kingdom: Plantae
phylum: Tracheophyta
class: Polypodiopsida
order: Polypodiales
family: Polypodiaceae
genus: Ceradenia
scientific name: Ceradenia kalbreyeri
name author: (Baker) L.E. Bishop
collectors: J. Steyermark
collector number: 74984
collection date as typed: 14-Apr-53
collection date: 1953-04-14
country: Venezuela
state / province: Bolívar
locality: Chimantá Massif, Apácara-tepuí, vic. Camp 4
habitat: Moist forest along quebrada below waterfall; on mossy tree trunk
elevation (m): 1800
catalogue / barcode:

::::::::

What to produce:
Rewrite the records above, swapping every "collection" for "gathering" and changing nothing else.

Result of this exercise:
kingdom: Plantae
phylum: Tracheophyta
class: Polypodiopsida
order: Polypodiales
family: Polypodiaceae
genus: Ceradenia
scientific name: Ceradenia kalbreyeri
name author: (Baker) L.E. Bishop
collectors: J. Steyermark
collector number: 74984
gathering date as typed: 14-Apr-53
gathering date: 1953-04-14
country: Venezuela
state / province: Bolívar
locality: Chimantá Massif, Apácara-tepuí, vic. Camp 4
habitat: Moist forest along quebrada below waterfall; on mossy tree trunk
elevation (m): 1800
catalogue / barcode:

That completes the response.